Explanation pages are the why lane. They build the mental model: how NetScript is put together, why each boundary is shaped the way it is, and which trade-offs that shape buys you. Read them when you want to understand the framework, not when you are hunting for a specific command.

NetScript is a Deno-native, contracts-first backend framework. Its design is governed by one thesis — the published surface is the product — and everything in this zone is a consequence of that single idea: types before implementation, a small predictable surface at every boundary, and durable behavior modeled as explicit state machines rather than scattered event handlers.

The concept map

Seven topics, ordered from the broadest framing down to the individual subsystems. The first two explain the framework as a whole; the next two cover the durable runtime model; the last three explain the cross-cutting concerns every plugin shares — the local orchestrator, the telemetry it emits, and the pure-backend authentication seam.

A suggested reading order

These pages stand alone, but they compound. If you are new to the design, read them top to bottom: the architecture page sets the vocabulary the rest assume, and the auth model is easiest to grasp once you already understand plugins and ports.

  1. Architecture
  2. Contracts
  3. Plugin system
  4. Durability model
  5. Observability
  6. Aspire
  7. Auth model

Themes that recur across every page

A handful of ideas surface again and again. Recognizing them early makes the rest of this zone read as one coherent argument rather than seven separate articles.

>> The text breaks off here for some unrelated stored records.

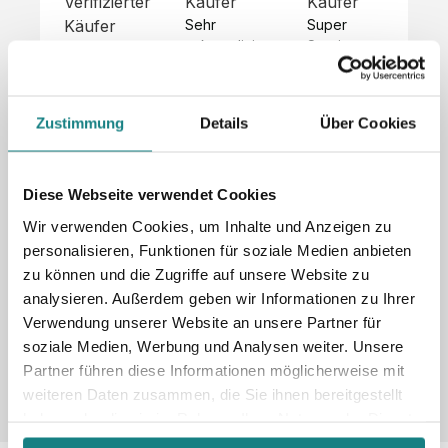
Verifizierter
Käufer
Käufer
Kä
Käufer
Sehr 
Super 
Un
unkompliziert,
Service, 
Die 
 alles sehr 
total 
Bes
Hoodies 
gut 
schnelle 
sc
sehen aus 
beschrieben,
und 
Mot
wie sie 
Zustimmung
Details
Über Cookies
 gute 
unkomplizierte
und
sollen und 
Qualität.

 Antwort. 

Qua
haben 
Unsere 
Die Pullis 
der
eine gute 
eigenen 
haben 
Hoo
Diese Webseite verwendet Cookies
Qualität.

Wünsche 
eine super 
Tol
Es gab 
Wir verwenden Cookies, um Inhalte und Anzeigen zu
wurden 
Qualität 
die
beim 
personalisieren, Funktionen für soziale Medien anbieten
schnell 
und wir 
za
Probepaket
zu können und die Zugriffe auf unsere Website zu
und 
sind total 
 eine 
analysieren. Außerdem geben wir Informationen zu Ihrer
unkompliziert
begeistert 
ko
kleine 
und 
 Z
Verwendung unserer Website an unsere Partner für
Komplikation,
umgesetzt.
zufrieden! 
Nic
 die aber 
soziale Medien, Werbung und Analysen weiter. Unsere
Sonderpreis
Preisliste
Größentabelle
☺️

sc
schnell 
Partner führen diese Informationen möglicherweise mit
LookBook
Anfrage
Wir 
die
dank des 
weiteren Daten zusammen, die Sie ihnen bereitgestellt
würden es 
kur
guten 
haben oder die sie im Rahmen Ihrer Nutzung der Dienste
jedem 
 In
WhatsApp-
gesammelt haben.
weiterempfehlen
es 
Supports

  • Contracts before implementation. Every subsystem starts from a schema and type contract — an oRPC contract for a service, a defineSaga definition for a workflow, an AuthBackendPort for an auth adapter — and the implementation is written to satisfy it. The architecture and contracts pages establish this; everything else applies it.
  • Ports own the seam; adapters stay swappable. A package owns the port and wires one default adapter through a createX() factory, while technology-specific adapters and in-memory testing helpers live behind their own subpaths. The auth model is the sharpest example — AuthBackendPort is defined once in core and satisfied by three independent backends.
  • Durable state is explicit. Long-running behavior is a named state machine with a persistence backend, not an implicit ladder of callbacks. See durable workflows for sagas (kv or prisma store) and the auth model for durable auth.* events.
  • Plugins extend without redefining. First-party plugins under plugins/* re-export their core package's contract and contribute service entrypoints, runtime declarations, and schema fragments — covered in the plugin model.
  • Alpha reality stated plainly. Where the scaffold ships a stub — the worker handler trace helpers, the streams manifest helpers, the absent auth audit surface — these pages say so plainly. The observability page draws the exact line between real automatic traces and the no-op handler stubs.